#### Source data ####
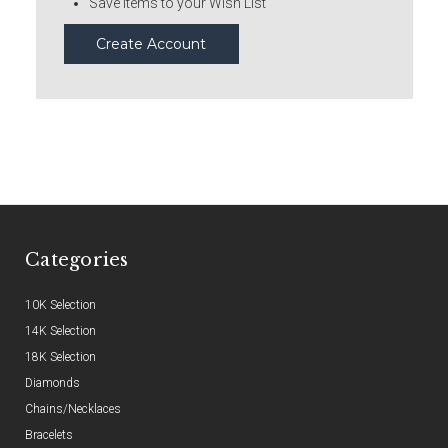
Save items to your Wish List
Create Account
Categories
10K Selection
14K Selection
18K Selection
Diamonds
Chains/Necklaces
Bracelets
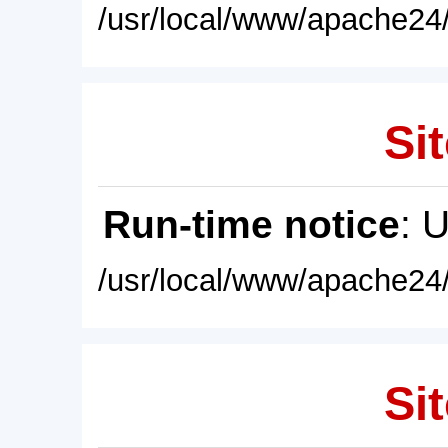
/usr/local/www/apache24/
Sit
Run-time notice
: 
/usr/local/www/apache24/
Sit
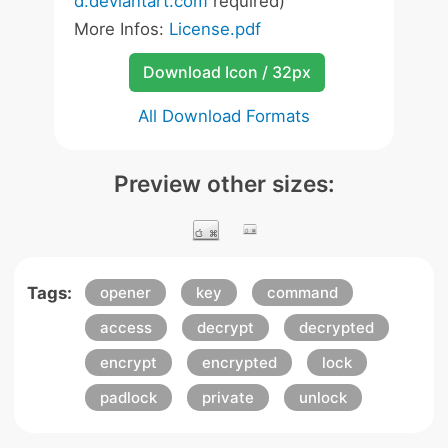
d.deviantart.com
required)
More Infos:
License.pdf
Download Icon / 32px
All Download Formats
Preview other sizes:
Tags:
opener
key
command
access
decrypt
decrypted
encrypt
encrypted
lock
padlock
private
unlock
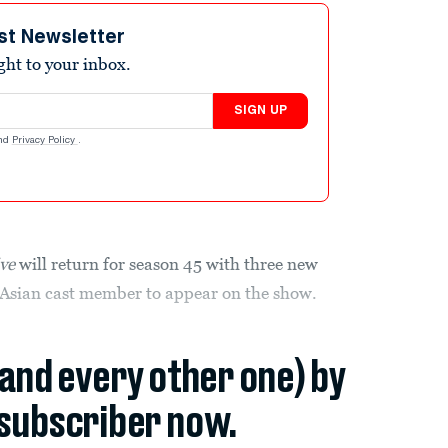
st Newsletter
ight to your inbox.
SIGN UP
nd
Privacy Policy
.
ive
will return for season 45 with three new
st Asian cast member to appear on the show.
(and every other one) by
subscriber now.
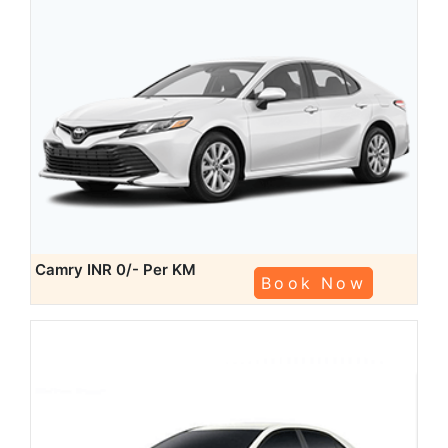
Camry
INR 0/- Per KM
Book Now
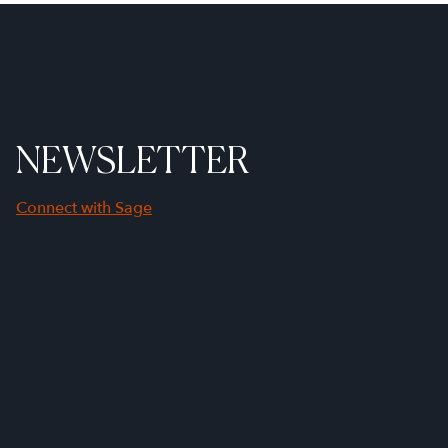
NEWSLETTER
Connect with Sage
First Name
Last Name
Company Name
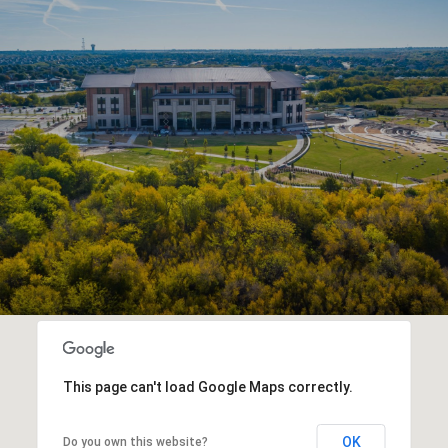
This page can't load Google Maps correctly.
OK
Do you own this website?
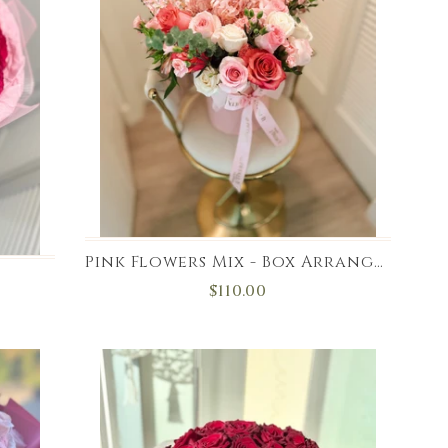
Pink Flowers Mix - Box Arrangement
$110.00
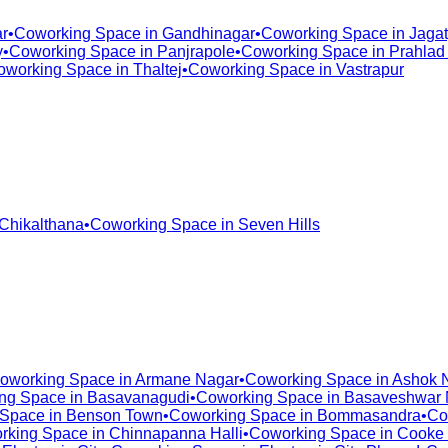
r
•
Coworking Space in
Gandhinagar
•
Coworking Space in
Jagat
y
•
Coworking Space in
Panjrapole
•
Coworking Space in
Prahlad
oworking Space in
Thaltej
•
Coworking Space in
Vastrapur
Chikalthana
•
Coworking Space in
Seven Hills
oworking Space in
Armane Nagar
•
Coworking Space in
Ashok 
ng Space in
Basavanagudi
•
Coworking Space in
Basaveshwar 
 Space in
Benson Town
•
Coworking Space in
Bommasandra
•
Co
rking Space in
Chinnapanna Halli
•
Coworking Space in
Cooke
####
• Directive
Please arrange the stretch from the line containing "This page can't load Google Maps correctly." through the end of the items as a Markdown table with two columns, Row and Line, giving each line a row number and skipping blank lines. Leave the pictures out of the answer.

• Response to this task
| Row | Line |
|---|---|
| 1 | This page can't load Google Maps correctly. |
| 2 | OK |
| 3 | Do you own this website? |
| 4 | Pink Flowers Mix - Box Arrangement |
| 5 | $110.00 |
| 6 | r |
| 7 | • |
| 8 | Coworking Space in |
| 9 | Gandhinagar |
| 10 | • |
| 11 | Coworking Space in |
| 12 | Jagat |
| 13 | y |
| 14 | • |
| 15 | Coworking Space in |
| 16 | Panjrapole |
| 17 | • |
| 18 | Coworking Space in |
| 19 | Prahlad |
| 20 | oworking Space in |
| 21 | Thaltej |
| 22 | • |
| 23 | Coworking Space in |
| 24 | Vastrapur |
| 25 | Chikalthana |
| 26 | • |
| 27 | Coworking Space in |
| 28 | Seven Hills |
| 29 | oworking Space in |
| 30 | Armane Nagar |
| 31 | • |
| 32 | Coworking Space in |
| 33 | Ashok  |
| 34 | ng Space in |
| 35 | Basavanagudi |
| 36 | • |
| 37 | Coworking Space in |
| 38 | Basaveshwar  |
| 39 |  Space in |
| 40 | Benson Town |
| 41 | • |
| 42 | Coworking Space in |
| 43 | Bommasandra |
| 44 | • |
| 45 | Co |
| 46 | rking Space in |
| 47 | Chinnapanna Halli |
| 48 | • |
| 49 | Coworking Space in |
| 50 | Cooke |